A perfect storm of soaring demand, uneven regulation, and a heavy reliance on medication is engulfing NHS care for Attention Deficit Hyperactivity Disorder (ADHD), leading to a £164 million budget overspend and raising serious concerns about patient safety.
A Regulatory 'Wild West' for ADHD Clinics
Dr Vicky Cleak, a UK-trained consultant psychiatrist specialising in adult ADHD, has voiced profound frustration with the current system. Despite being fully qualified and regulated by the General Medical Council, she has spent eight months navigating an opaque Care Quality Commission (CQC) registration process to set up an independent, regulated service. Meanwhile, she notes, other providers without CQC registration have been awarded NHS contracts.
"Some health professions fall outside the CQC remit and thus can set up a practice 'diagnosing and treating' ADHD tomorrow," Dr Cleak warns, highlighting a significant regulatory gap. This creates a fragmented market where small, expert-led services face the greatest bureaucratic hurdles, while larger, contract-driven private providers prioritise patient throughput over continuity of care.

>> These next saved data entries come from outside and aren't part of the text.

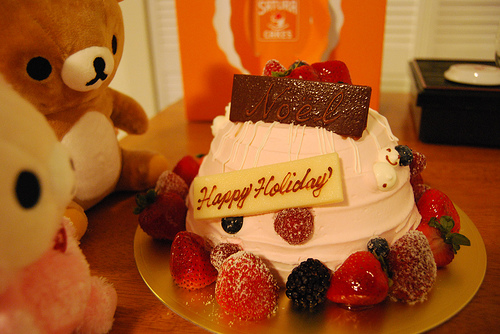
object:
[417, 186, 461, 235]
strawberry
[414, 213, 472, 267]
strawberry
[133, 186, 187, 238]
strawberry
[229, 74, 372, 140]
chocolate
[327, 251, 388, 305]
berries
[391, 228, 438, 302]
berries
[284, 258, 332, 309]
berries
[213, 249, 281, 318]
berries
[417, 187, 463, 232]
berries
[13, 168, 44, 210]
toy eye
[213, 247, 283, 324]
berry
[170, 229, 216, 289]
berry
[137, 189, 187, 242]
berry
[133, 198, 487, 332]
platter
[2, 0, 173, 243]
bear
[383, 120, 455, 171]
ground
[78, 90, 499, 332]
table top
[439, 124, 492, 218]
table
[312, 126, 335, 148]
drizzles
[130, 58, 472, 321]
cake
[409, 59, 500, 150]
wooden box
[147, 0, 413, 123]
box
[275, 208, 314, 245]
raspberry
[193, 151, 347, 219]
sign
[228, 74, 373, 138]
sign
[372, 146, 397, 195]
icing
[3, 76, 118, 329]
animal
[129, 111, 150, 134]
paw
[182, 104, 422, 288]
icing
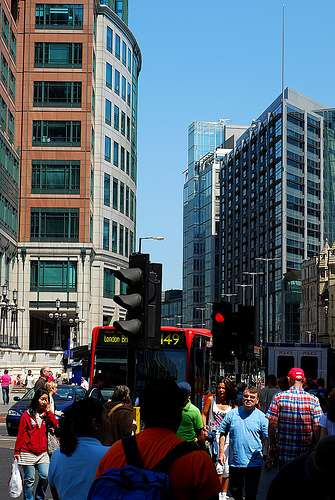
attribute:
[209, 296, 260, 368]
stoplight — black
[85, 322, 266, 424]
bus — red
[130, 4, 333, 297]
sky — blue, clear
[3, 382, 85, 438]
car — blue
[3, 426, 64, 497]
street — crowded, busy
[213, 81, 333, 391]
building — tall, large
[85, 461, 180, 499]
backpack — blue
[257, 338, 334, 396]
van — police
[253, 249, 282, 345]
street light — tall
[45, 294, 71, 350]
street light — old fashioned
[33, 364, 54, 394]
man — bald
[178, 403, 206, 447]
shirt — green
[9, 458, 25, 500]
bag — white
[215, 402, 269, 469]
shirt — blue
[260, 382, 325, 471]
shirt — red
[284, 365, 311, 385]
hat — red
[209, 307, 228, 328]
traffic light — red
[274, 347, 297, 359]
police — red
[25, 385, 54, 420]
hair — black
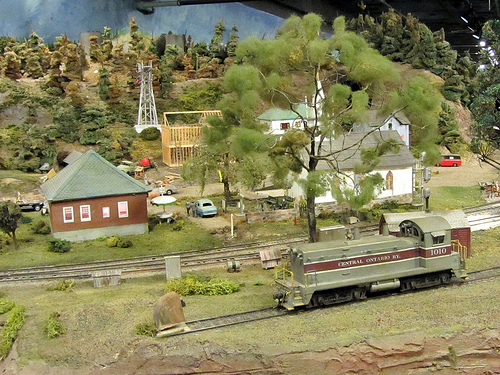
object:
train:
[272, 209, 472, 312]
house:
[39, 150, 152, 243]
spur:
[155, 266, 500, 337]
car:
[195, 198, 218, 218]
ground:
[0, 53, 499, 374]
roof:
[39, 149, 154, 202]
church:
[284, 130, 418, 218]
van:
[431, 153, 462, 167]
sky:
[0, 0, 500, 62]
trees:
[0, 1, 500, 244]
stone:
[1, 177, 24, 184]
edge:
[4, 174, 14, 187]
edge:
[315, 267, 452, 291]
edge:
[49, 189, 152, 203]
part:
[275, 264, 293, 286]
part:
[89, 293, 118, 320]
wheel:
[35, 206, 41, 211]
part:
[33, 206, 46, 214]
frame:
[161, 110, 240, 167]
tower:
[134, 57, 162, 133]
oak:
[179, 11, 441, 243]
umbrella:
[150, 196, 176, 213]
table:
[156, 211, 176, 225]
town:
[0, 73, 499, 374]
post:
[228, 211, 236, 243]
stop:
[152, 292, 186, 329]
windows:
[62, 206, 75, 223]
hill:
[0, 31, 475, 167]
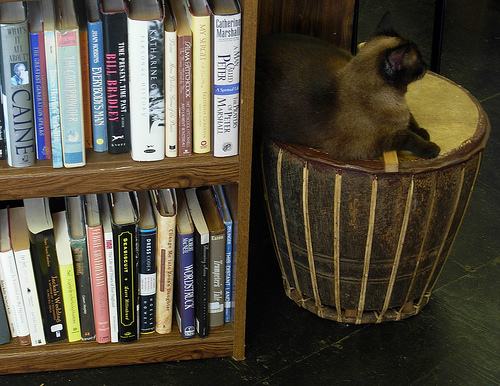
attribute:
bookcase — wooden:
[7, 17, 285, 364]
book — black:
[108, 190, 140, 342]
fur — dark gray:
[279, 63, 311, 103]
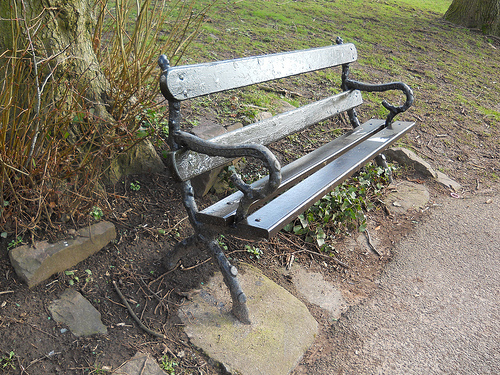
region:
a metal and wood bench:
[129, 28, 434, 329]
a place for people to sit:
[137, 30, 425, 338]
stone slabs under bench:
[171, 174, 436, 374]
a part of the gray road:
[285, 179, 499, 368]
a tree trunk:
[437, 0, 499, 50]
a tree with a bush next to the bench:
[0, 0, 195, 245]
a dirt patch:
[0, 131, 432, 369]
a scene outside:
[6, 5, 498, 372]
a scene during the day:
[4, 3, 495, 373]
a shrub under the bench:
[282, 150, 417, 240]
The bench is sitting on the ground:
[133, 30, 430, 327]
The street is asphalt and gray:
[410, 233, 499, 370]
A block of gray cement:
[166, 256, 302, 370]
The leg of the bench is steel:
[159, 213, 254, 325]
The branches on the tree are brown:
[8, 14, 100, 229]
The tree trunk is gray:
[6, 5, 169, 205]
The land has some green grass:
[218, 7, 474, 123]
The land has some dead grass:
[226, 11, 488, 149]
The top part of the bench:
[158, 41, 399, 108]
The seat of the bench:
[201, 114, 425, 251]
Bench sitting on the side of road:
[117, 24, 417, 306]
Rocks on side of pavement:
[185, 264, 316, 367]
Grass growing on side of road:
[22, 53, 162, 175]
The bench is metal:
[179, 75, 356, 263]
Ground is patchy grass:
[412, 65, 487, 121]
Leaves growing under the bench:
[292, 203, 385, 235]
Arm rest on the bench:
[152, 91, 300, 221]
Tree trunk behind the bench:
[37, 68, 184, 198]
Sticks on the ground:
[97, 256, 185, 351]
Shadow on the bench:
[315, 124, 443, 234]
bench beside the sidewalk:
[147, 27, 462, 319]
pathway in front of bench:
[307, 207, 498, 374]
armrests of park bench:
[185, 78, 433, 218]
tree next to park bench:
[17, 5, 179, 222]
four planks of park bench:
[172, 45, 439, 217]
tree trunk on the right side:
[445, 0, 495, 38]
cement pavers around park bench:
[22, 178, 497, 373]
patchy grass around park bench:
[125, 4, 490, 163]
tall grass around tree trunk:
[0, 10, 212, 206]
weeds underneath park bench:
[260, 150, 404, 254]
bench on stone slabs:
[145, 26, 437, 323]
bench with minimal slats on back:
[137, 30, 434, 328]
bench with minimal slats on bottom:
[137, 30, 434, 326]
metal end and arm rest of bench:
[142, 52, 284, 323]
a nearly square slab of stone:
[179, 257, 324, 374]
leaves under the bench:
[289, 146, 398, 261]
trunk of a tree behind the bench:
[2, 0, 169, 163]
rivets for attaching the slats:
[169, 63, 196, 105]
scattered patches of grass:
[232, 0, 441, 63]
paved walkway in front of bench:
[302, 135, 498, 374]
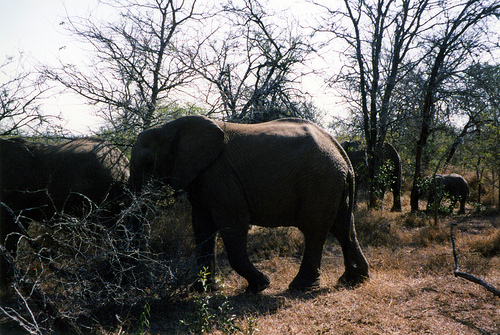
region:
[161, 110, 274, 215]
the elephants large ear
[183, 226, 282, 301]
the elephants bent knee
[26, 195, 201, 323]
the bare branches in front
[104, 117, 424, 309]
the main elephant in view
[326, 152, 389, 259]
the elephants tail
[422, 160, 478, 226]
the baby elephant in back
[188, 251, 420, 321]
the patch of ground the elephant is standing on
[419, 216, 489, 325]
the one branch on the right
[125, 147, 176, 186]
the closest elephant's eye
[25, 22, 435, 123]
the sky between the trees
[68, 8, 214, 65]
The trees have no leaves.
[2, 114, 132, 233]
Elephant in front of an Elephant.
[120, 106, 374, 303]
Black Elephant in the middle.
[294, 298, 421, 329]
The grass is brown.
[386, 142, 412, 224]
The trunk of an Elephant.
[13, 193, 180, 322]
The branches of a bush with no leaves.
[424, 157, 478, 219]
A small Elephant in the background.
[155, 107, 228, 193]
The ear of an Elephant.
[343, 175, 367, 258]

The Dangerous Appeal of the 'Quick Fix' Pill
The pressure to diagnose and medicate quickly is not confined to the private sector. One parent shared a distressing account of their daughter's experience within the NHS. After a one-hour assessment supported her self-diagnosis, she was promptly prescribed amphetamines.
"When the amphetamines didn’t work, he increased the dose. When the symptoms got worse, he prescribed antidepressants," the parent wrote. Requests for therapy were dismissed in favour of further drug interventions. The daughter's symptoms only abated after a significant change in her life circumstances, a factor overlooked during her clinical assessments.
This story underscores a critical issue: the NHS's primary recommended medications for ADHD are psychostimulants or amphetamines. As reader Mona Sood points out, the long-term health costs of such "seemingly miraculous" fixes can be great, drawing parallels with past generations freely issued tranquillisers.
Call for Better Regulation and Holistic Care
The consensus from these expert and public contributions is clear. The current model, born from an overstretched public system outsourcing to a poorly regulated market, is failing patients. High-quality ADHD assessment requires time, expertise, and continuity—elements often sacrificed in the rush to meet targets and control costs.
There is a pressing need for robust, fair regulation that ensures quality across all providers and a shift away from purely drug-based interventions. Experts argue for a greater focus on behavioural therapies and a more holistic understanding of patients' complex lives, warning that the system's over-reliance on pills risks causing long-term harm and dependency for vulnerable individuals.